CEVAP : Davalı vekili cevap dilekçesinde özetle; Davacı tarafın dilekçesinde ileri sürdüğü iddiaların hukuki mesnedi olmadığından davanın reddinin gerektiğini, taraflar arasında doğmuş olan ticari ilişki neticesinde müvekkil şirketin, davacıdan almış olduğu bütün mal bedellerini ödemiş olduğunu, müvekkil şirketin borcunun bir kısmını çekler ile ödemiş olması sebebiyle davacı tarafça çeklerin ileri vadeli olduğundan bahisle 08.01.2019 tarihli … seri nolu vade farkı faturası düzenlediğini ve bunun bedelinin müvekkilden talep edildiğini, düzenlenen vade farkı faturasının usul ve yasaya aykırı olduğunu, müvekkil şirketin bu faturayı sehven kayıtlarına aldığını, hatalı işlenen kayıt fark edildiğinde aynı miktarda iade faturasının kesildiğini, davacı tarafın iş bu faturaya noter kanalıyla ihtarname keşide ettiğini, faturanın usul ve yasaya aykırı olduğunu cari hesaplara göre 46.760,34.- TL alacaklı olduklarını ve bu tutarın ödenmesi gerektiğini ihtar edildiğini, davacı tarafın keşide ettiği ihtarnameye karşılık olarak müvekkil şirket tarafından … 40. Noterliği 24.09.2019 tarih ve 26515 yevmiye nolu ihtarnamesi keşide edildiğini, davacı tarafın vade farkı nedeni ile müvekkilden alacak talebinde bulunmasına yasal olanak bulunmadığını, vade fakının istenebilmesi için bunun karşılıklı bir sözleşmeye bağlanması gerektiğini, veya vade farkı uygulamasının taraflar arasında oluşmuş bir ticari teamül olması gerektiğini, davacı tarafın dilekçesinde, vade farkı faturasına 8 gün içinde itirazda bulunulmadığından fatura içeriğinin kesinleştiğinden bahisle alacaklı olduğunu iddia etmesinin usul ve yasaya aykırı olduğunu, davacı taraf göndermiş olduğu ihtarnamede alacağın dayanağının vade farkı nedeni ile düzenlenen fatura olduğunu beyan etmiş olmasına rağmen huzurdaki davaya dayanak olan icra takibinde ise alacağının kaynağının cari hesap olduğunu belirttiğini, davacı taraf, dava neticesinde lehlerine inkar tazminatına hükmedilmesini talep ettiğini, davacının bu talebinin hukuka aykırı olduğu ve reddinin gerektiğini, davacı tarafın haksız ve kötü niyetli bir şekilde vade farkı nedeni ile alacak talebinde bulunduğunu, tüm bu nedenlerle müvekkil aleyhine ikame edilen davanın reddine, kötü niyetli başlatılan takip neticesinde davacı yanın %20 den az olmamak üzere kötü niyet tazminat ödenmesine hükmedilmesine, yargılama giderleri ve vekalet ücretinin de davacı tarafa tahmiline karar verilmesini talep etmiştir.

= Çıkarılan Kayıtlar =

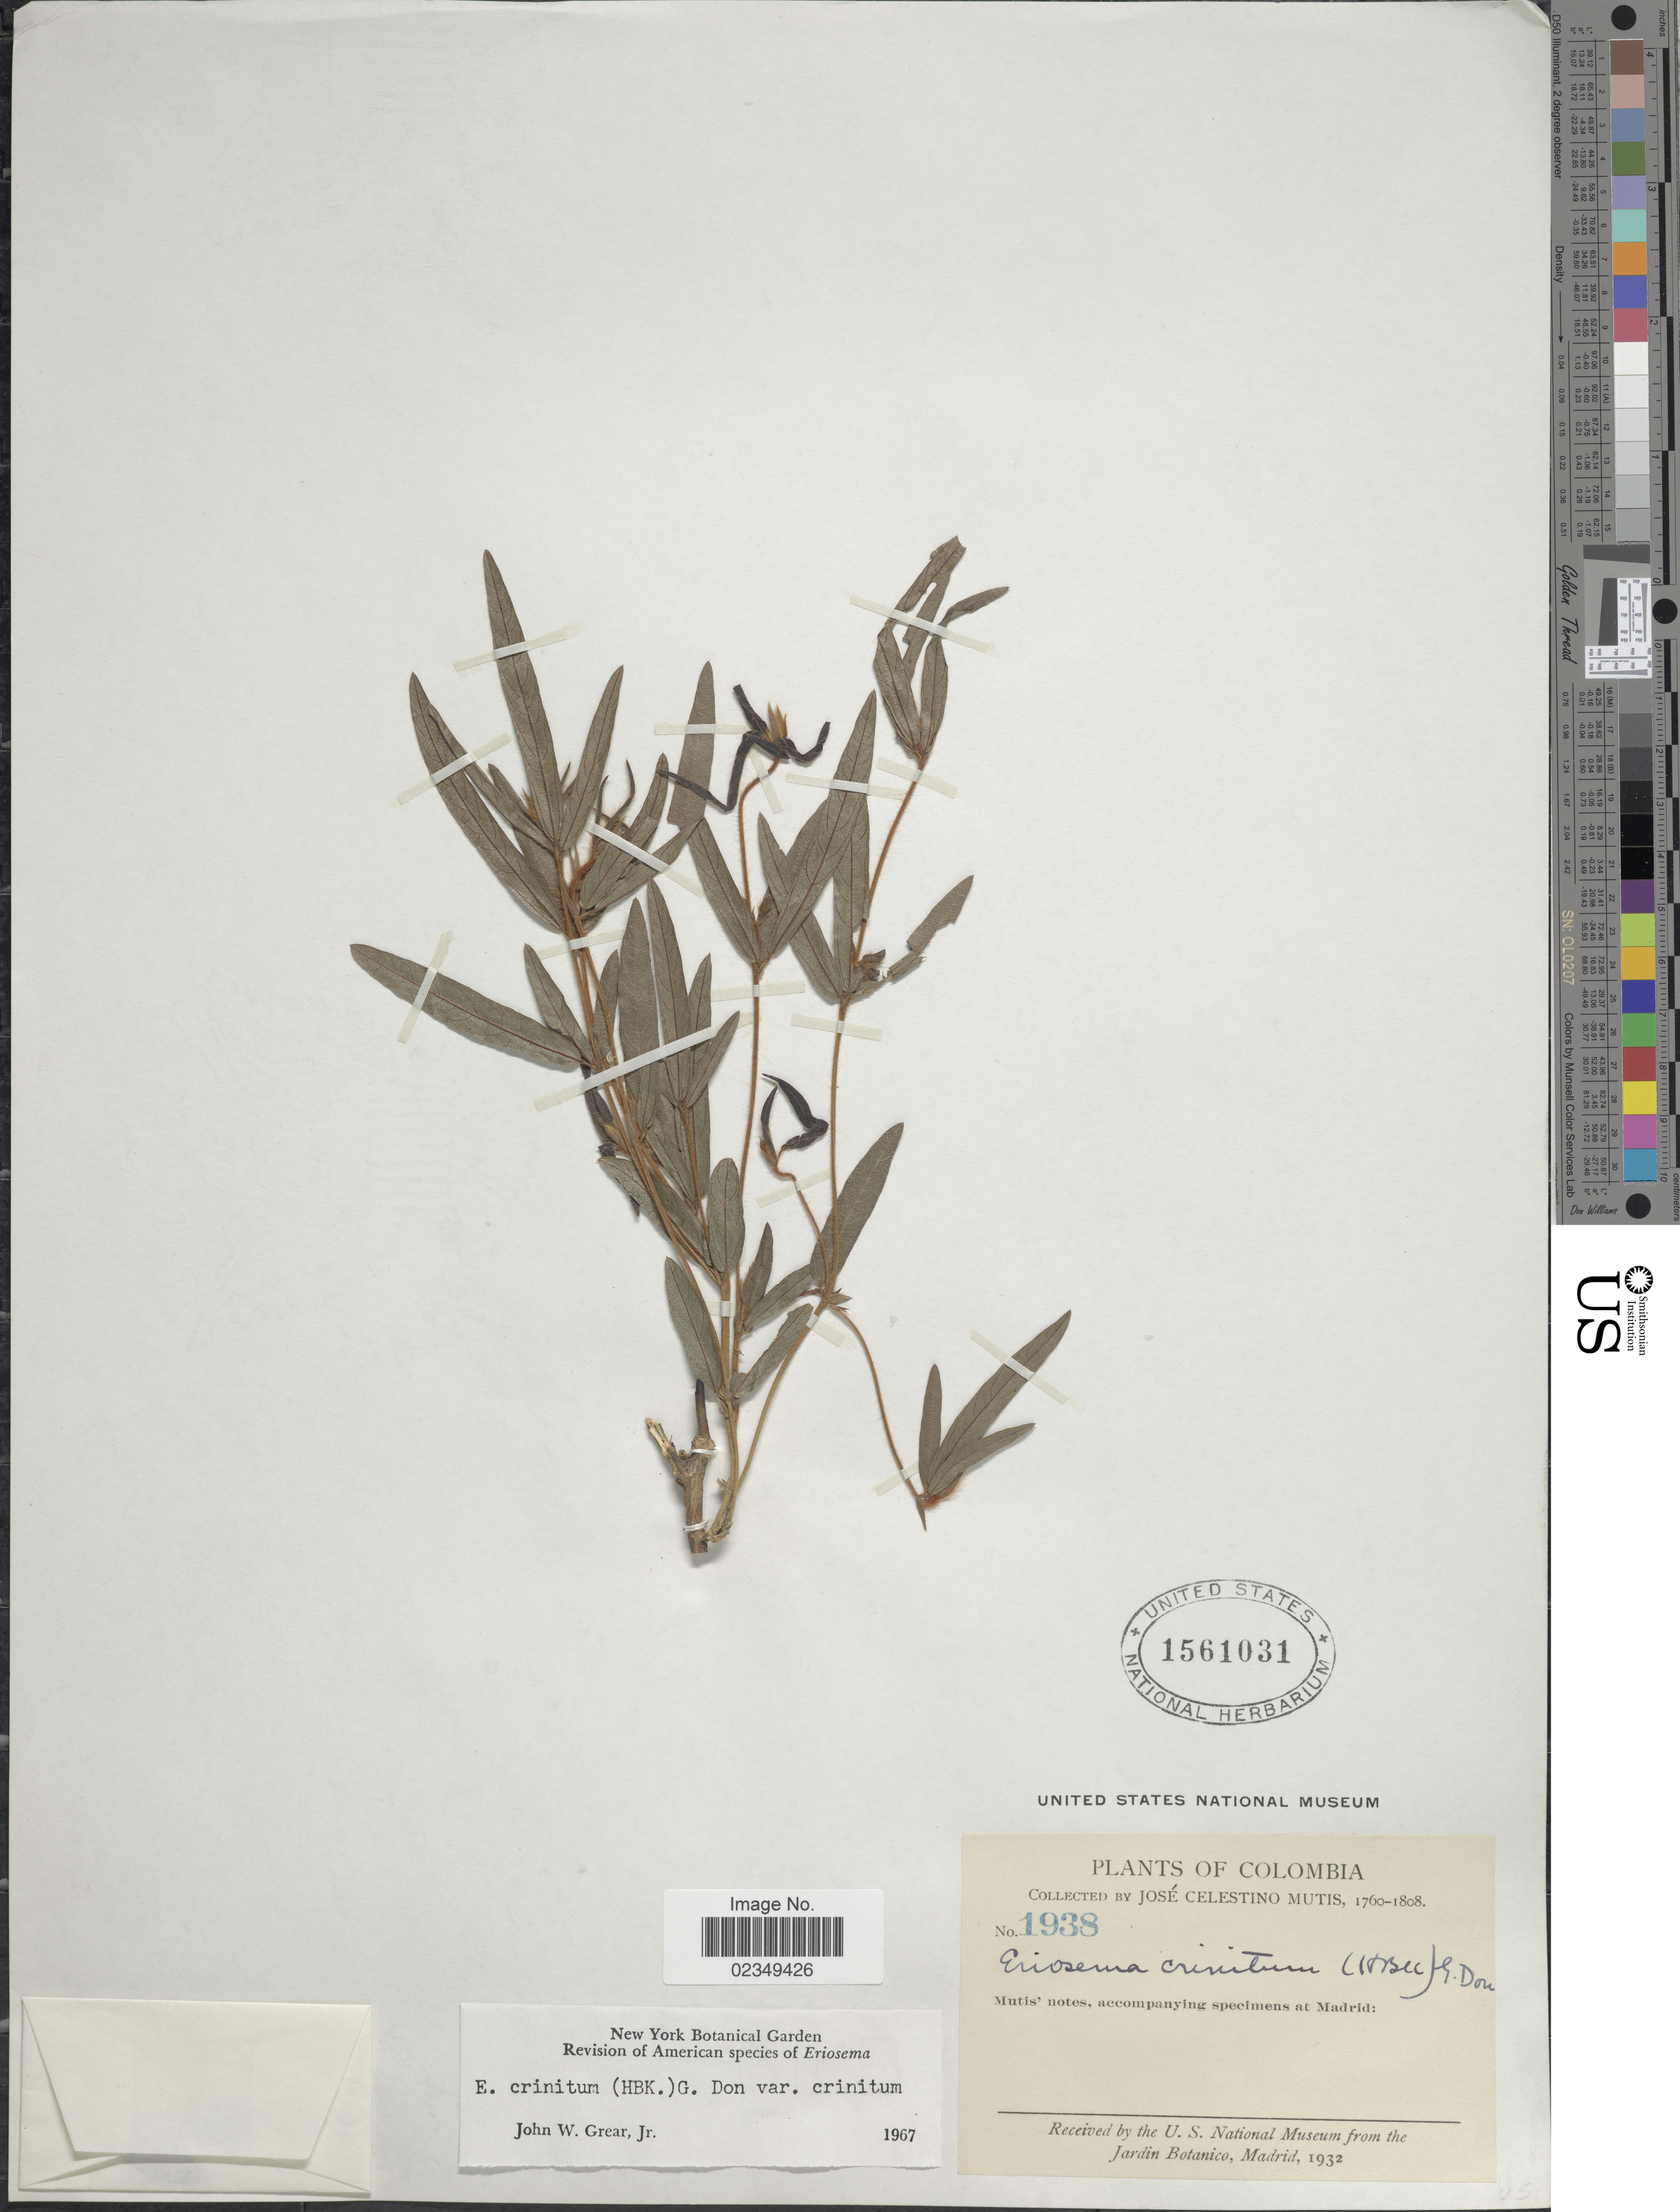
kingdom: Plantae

...

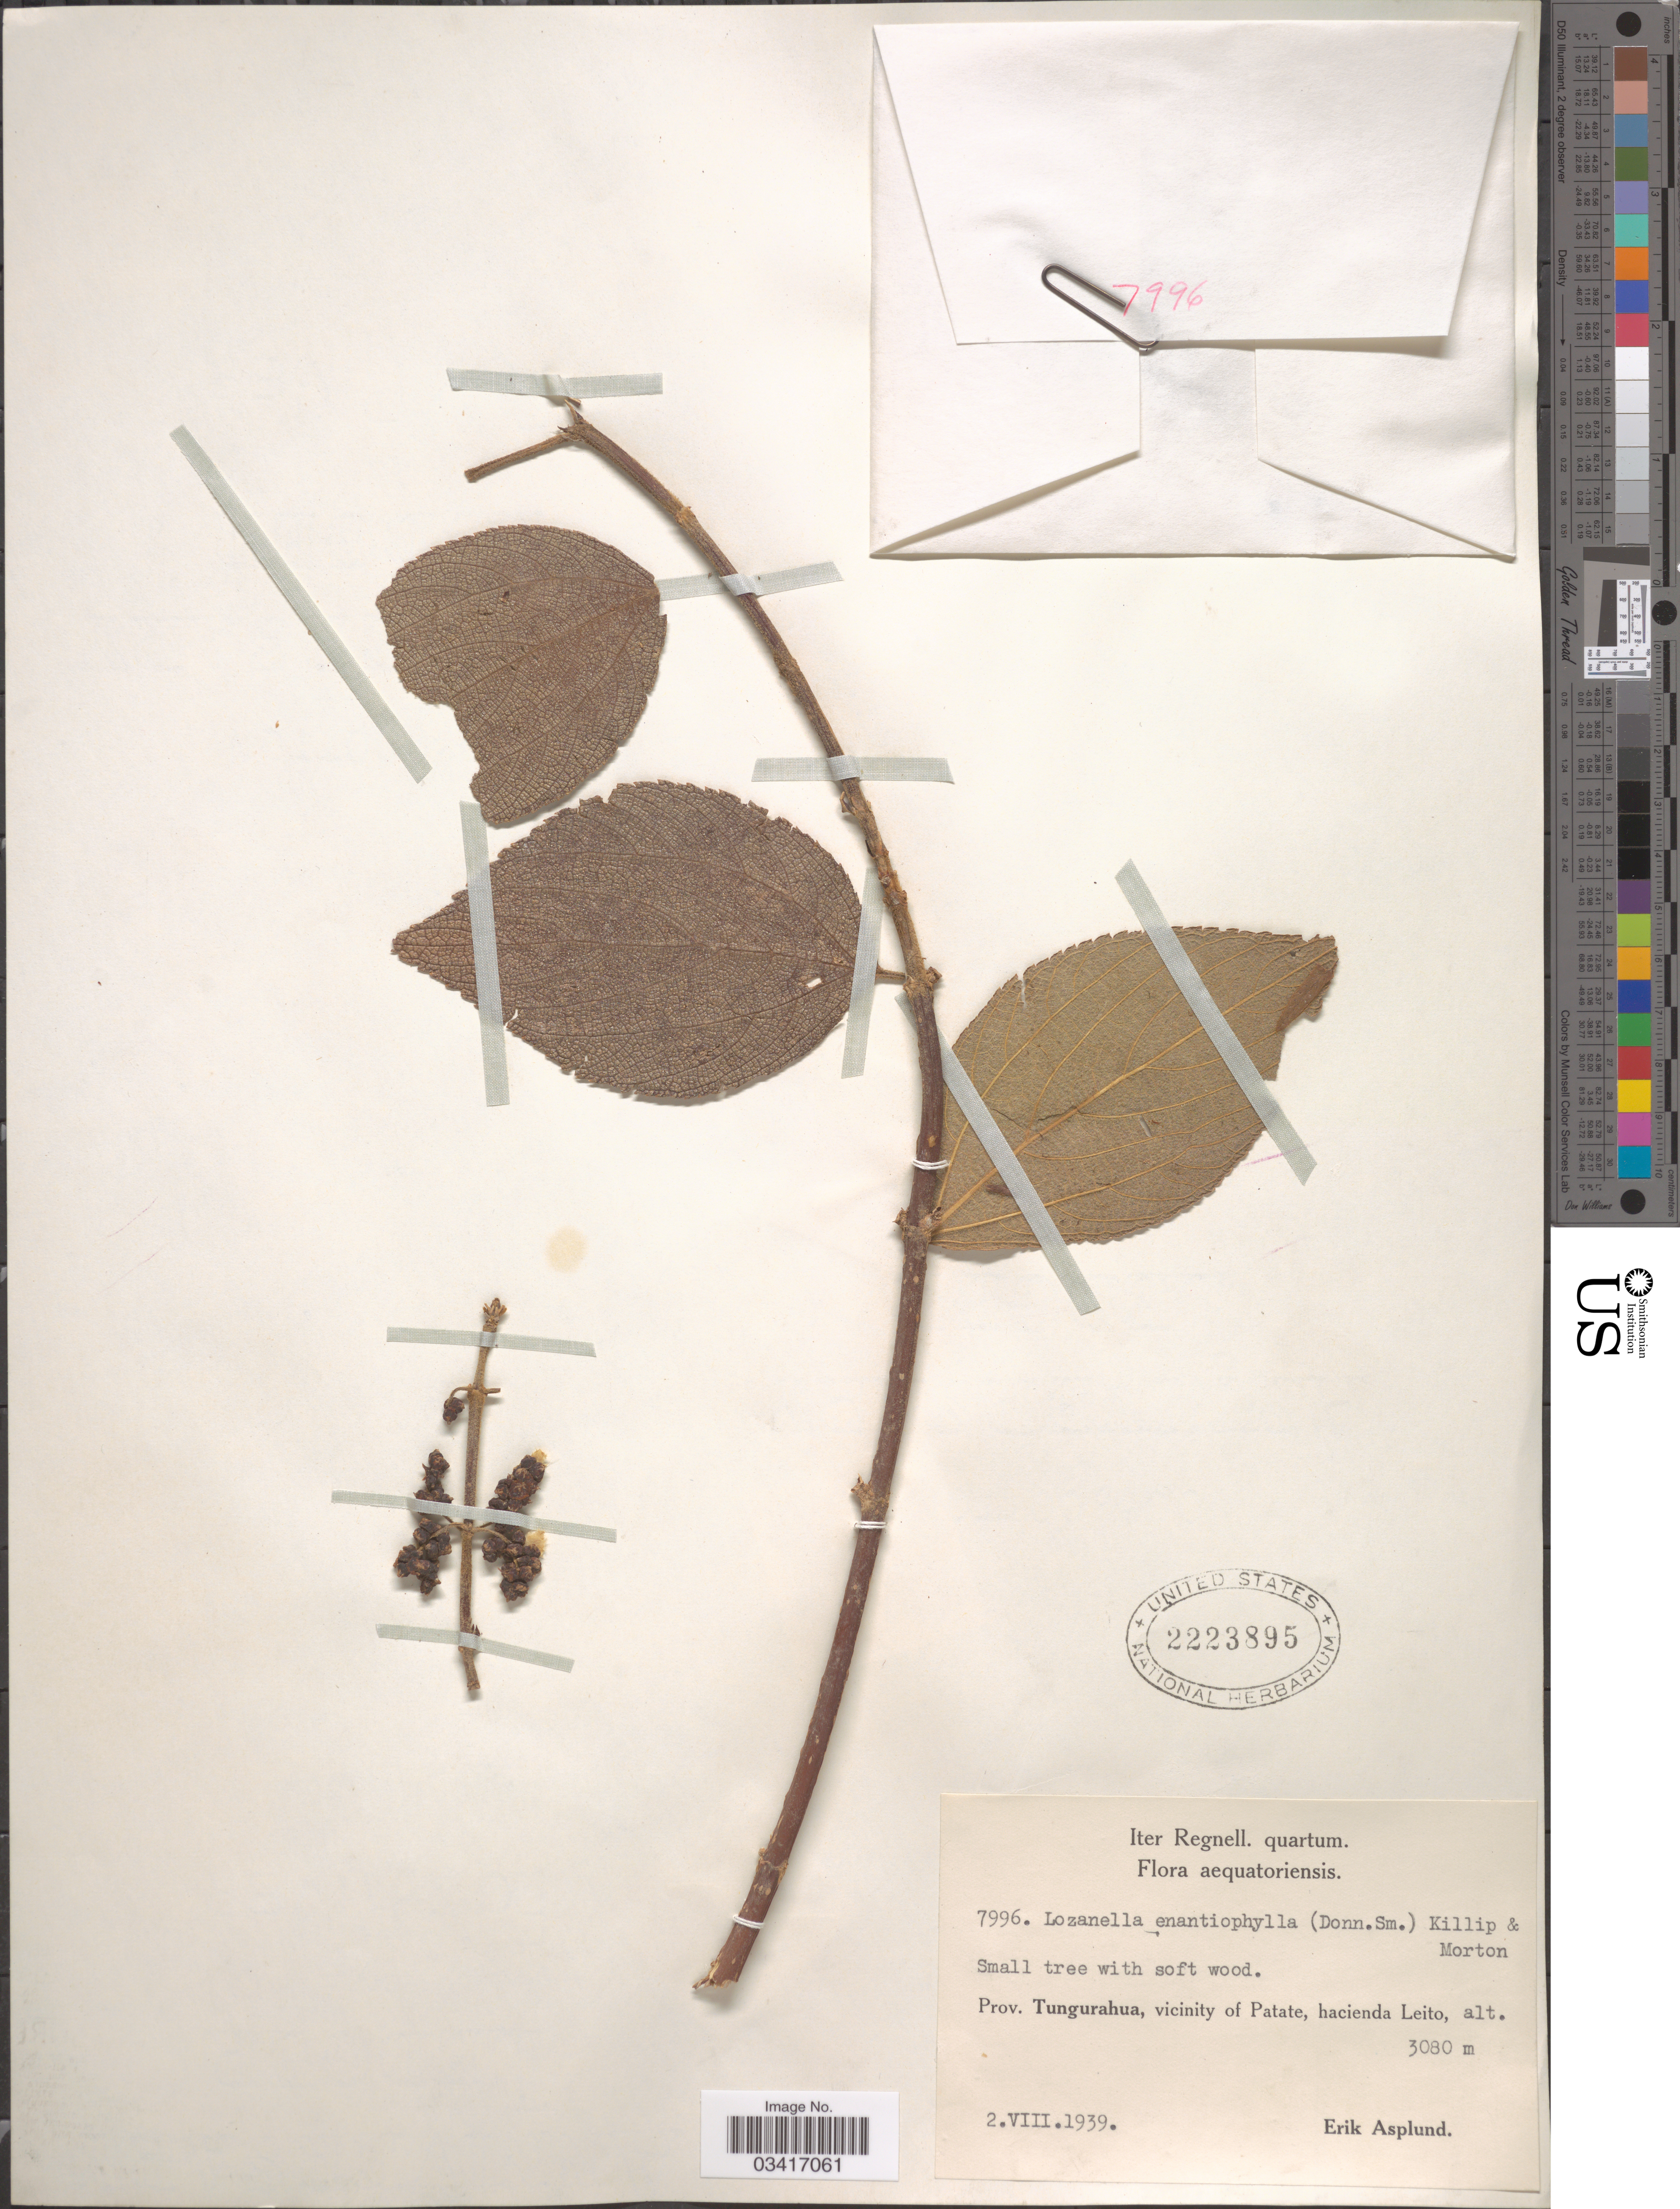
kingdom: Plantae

= Yapılacak İş =
Kaynak metindeki "CEVAP : Davalı vekili cevap dilekçesinde özetle" diye başlayan paragrafı, ana olguları koruyarak kısa bir madde listesine dönüştürün. Kayıtlar, kaynak metinden bağımsız, ayrı bir malzemedir.

= Nihai Sonuç =
- Davalı vekili, davacının iddialarının hukuki dayanağı olmadığını ileri sürerek davanın reddini istemiştir.
- Müvekkil şirket, ticari ilişki sonucunda davacıdan aldığı bütün malların bedelini ödemiştir.
- Borcun bir kısmı ileri vadeli çeklerle ödendiği için davacı, 08.01.2019 tarihli vade farkı faturası düzenlemiş ve bedelini müvekkilden talep etmiştir.
- Bu fatura usul ve yasaya aykırıdır. Müvekkil faturayı sehven kayıtlarına almış, hata fark edilince aynı tutarda iade faturası kesmiştir.
- Davacı, bu fatura için noter kanalıyla ihtarname göndermiştir. Müvekkil de 24.09.2019 tarihli, 26515 yevmiye numaralı ihtarnameyle karşılık vermiştir.
- Vade farkı ancak taraflar arasında bir sözleşme ya da yerleşik bir ticari teamül varsa istenebilir. Bu nedenle davacının bu yolla alacak talep etmesine yasal olanak yoktur.
- Davacı, faturaya 8 gün içinde itiraz edilmediği için içeriğin kesinleştiğini iddia etmektedir. Davalıya göre bu iddia usul ve yasaya aykırıdır.
- Davacı, ihtarnamede alacağın dayanağı olarak vade farkı faturasını göstermiştir. İcra takibinde ise alacağın kaynağını cari hesap olarak belirtmiştir.
- Davacının inkâr tazminatı talebi hukuka aykırıdır ve reddedilmelidir. Davacı, vade farkı alacağını haksız ve kötü niyetle talep etmektedir.
- Davalının talepleri şunlardır: davanın reddi, davacının %20'den az olmamak üzere kötü niyet tazminatı ödemesi ve yargılama giderleri ile vekâlet ücretinin davacıya yükletilmesi.